* [Consigne 1]: Les affirmations (a), (b) et (c) concordent-elles avec l'extrait choisi ? Pour chacune, répondez par oui ou non et citez les mots décisifs du texte. (a) L'Iran a été le premier des grands producteurs à introduire le rationnement pétrolier. (b) Les réserves prouvées de charbon ne devraient pas durer plus de cent ans. (c) Construire une seule voiture aux États-Unis nécessite en moyenne au moins 20 barils de pétrole.
* [Consigne 2]: Selon l'extrait choisi, pourquoi le gaz naturel est-il coûteux à extraire et à transporter ?
* [Consigne 3]: Recopiez, s'il vous plaît, le passage de l'extrait choisi qui va de « Sadad al-Huseini en » à « plus de 400 %. ».

* [Extrait choisi]:

────────────────────────────────────────

Une étude sur les quatre pays qui ont les réserves les plus importantes — l'Arabie Saoudite, l'Iran, l'Irak et le Koweït — révèle des inquiétudes majeures. Au Koweït, l'année dernière, un journaliste a découvert des documents suggérant que les réserves réelles du pays étaient la moitié de celles rapportées. L'Iran, cette année, est devenu le premier des grands producteurs à introduire le rationnement pétrolier — une indication de l'opinion de l'administration [américaine] sur le chemin que prennent les réserves pétrolières.

Sadad al-Huseini en sait probablement plus sur les réserves de l'Arabie Saoudite que n'importe qui d'autre. Il a pris sa retraite de chef exécutif de la corporation pétrolière du royaume il y a deux ans et son point de vue sur la possibilité de progression de la production pétrolière saoudienne se modère. "Le problème est que l'on est passé de 79 millions de barils par jour en 2002 à 84,5 millions en 2004. On grimpe de deux à trois millions [barils/jour] chaque année", a-t-il déclaré au New York Times. "C'est comme l'ensemble d'une nouvelle Arabie Saoudite tous les deux ans. Cela ne peut pas durer indéfiniment."

L'importance de l'or noir

* Une réduction aussi petite que 10 ou 15% pourrait paralyser les économies dépendantes du pétrole. Dans les années 70, une réduction de seulement 5% a causé une augmentation de prix de plus de 400 %.

* La plupart des équipements agricoles sont soit fabriqués dans des usines alimentées en énergie pétrolière soit utilisent le gazole comme carburant. Presque tous les pesticides et de nombreux fertilisants sont fabriqués à partir du pétrole.

* La plupart des plastiques, utilisés partout, des ordinateurs et des téléphones mobiles jusqu'aux pipelines, les vêtements et les tapis, sont fabriqués à partir de substances pétrolières.

* Le secteur manufacturier nécessite des quantités énormes de carburants fossiles. La construction d'une seule voiture aux Etats-Unis nécessite, en moyenne, au moins 20 barils de pétrole.

* La plupart des équipements pour l'énergie renouvelable nécessitent de grandes quantités de pétrole pour leur fabrication.

* La production de métaux — en particulier l'aluminium —, de cosmétiques, de teintures pour les cheveux, d'encres et de nombreux antidouleur, tous reposent sur le pétrole.

Les sources d'énergie alternatives

Le charbon

On estime qu'il y a encore 909 milliards de tonnes de réserves prouvées de charbon dans le monde — assez pour durer au moins 155 ans. Mais le charbon est un carburant fossile et une énergie sale qui ne peut qu'accroître le réchauffement planétaire.

Le gaz naturel

Les champs de gaz naturel en Sibérie, en Alaska et au Proche-Orient devraient durer 20 ans de plus que les réserves mondiales de pétrole, mais, bien qu'il soit plus propre que le pétrole, le gaz naturel est encore un carburant fossile qui émet des polluants. Il est aussi coûteux à extraire et à transporter parce qu'il doit être liquéfié.

────────────────────────────────────────

* [Données affichées]:
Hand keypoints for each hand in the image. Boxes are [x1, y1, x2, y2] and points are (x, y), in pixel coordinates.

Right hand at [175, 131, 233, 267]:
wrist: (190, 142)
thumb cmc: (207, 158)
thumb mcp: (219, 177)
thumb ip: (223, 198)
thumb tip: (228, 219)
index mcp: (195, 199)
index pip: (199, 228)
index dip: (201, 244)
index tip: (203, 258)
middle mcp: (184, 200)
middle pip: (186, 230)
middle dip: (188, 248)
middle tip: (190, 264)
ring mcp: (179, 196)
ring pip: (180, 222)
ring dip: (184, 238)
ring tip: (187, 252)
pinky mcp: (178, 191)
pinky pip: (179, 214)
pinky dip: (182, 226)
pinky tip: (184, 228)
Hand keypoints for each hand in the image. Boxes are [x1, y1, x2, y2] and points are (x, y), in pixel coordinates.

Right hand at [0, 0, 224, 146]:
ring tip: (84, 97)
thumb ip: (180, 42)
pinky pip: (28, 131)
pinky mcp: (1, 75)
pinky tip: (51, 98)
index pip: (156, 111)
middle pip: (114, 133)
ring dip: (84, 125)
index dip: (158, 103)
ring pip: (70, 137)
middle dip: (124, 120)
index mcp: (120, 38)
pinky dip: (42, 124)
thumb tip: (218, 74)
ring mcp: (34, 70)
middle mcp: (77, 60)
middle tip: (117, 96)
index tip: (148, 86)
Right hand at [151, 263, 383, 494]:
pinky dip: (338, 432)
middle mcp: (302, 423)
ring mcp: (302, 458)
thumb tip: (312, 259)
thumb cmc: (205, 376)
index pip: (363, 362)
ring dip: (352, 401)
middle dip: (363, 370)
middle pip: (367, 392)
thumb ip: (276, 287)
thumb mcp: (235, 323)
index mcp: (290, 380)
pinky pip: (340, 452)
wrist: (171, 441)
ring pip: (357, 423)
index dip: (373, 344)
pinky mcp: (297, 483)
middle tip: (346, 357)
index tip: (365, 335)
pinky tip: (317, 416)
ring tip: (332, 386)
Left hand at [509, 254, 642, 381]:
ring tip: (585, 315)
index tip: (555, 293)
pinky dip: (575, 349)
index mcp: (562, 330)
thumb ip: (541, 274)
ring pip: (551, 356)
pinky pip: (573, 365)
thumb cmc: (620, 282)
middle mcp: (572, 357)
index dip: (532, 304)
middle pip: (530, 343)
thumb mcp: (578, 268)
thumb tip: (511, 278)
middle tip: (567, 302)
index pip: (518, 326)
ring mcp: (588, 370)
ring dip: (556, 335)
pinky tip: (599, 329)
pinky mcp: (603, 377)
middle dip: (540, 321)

────────────────────────────────────────

* [Corrigé 1]:
(a) Oui : « L'Iran, cette année, est devenu le premier des grands producteurs à introduire le rationnement pétrolier ».
(b) Non : « assez pour durer au moins 155 ans ».
(c) Oui : « La construction d'une seule voiture aux Etats-Unis nécessite, en moyenne, au moins 20 barils de pétrole. »

* [Corrigé 2]: Parce qu'il doit être liquéfié.

* [Corrigé 3]:
Sadad al-Huseini en sait probablement plus sur les réserves de l'Arabie Saoudite que n'importe qui d'autre. Il a pris sa retraite de chef exécutif de la corporation pétrolière du royaume il y a deux ans et son point de vue sur la possibilité de progression de la production pétrolière saoudienne se modère. "Le problème est que l'on est passé de 79 millions de barils par jour en 2002 à 84,5 millions en 2004. On grimpe de deux à trois millions [barils/jour] chaque année", a-t-il déclaré au New York Times. "C'est comme l'ensemble d'une nouvelle Arabie Saoudite tous les deux ans. Cela ne peut pas durer indéfiniment."

L'importance de l'or noir

* Une réduction aussi petite que 10 ou 15% pourrait paralyser les économies dépendantes du pétrole. Dans les années 70, une réduction de seulement 5% a causé une augmentation de prix de plus de 400 %.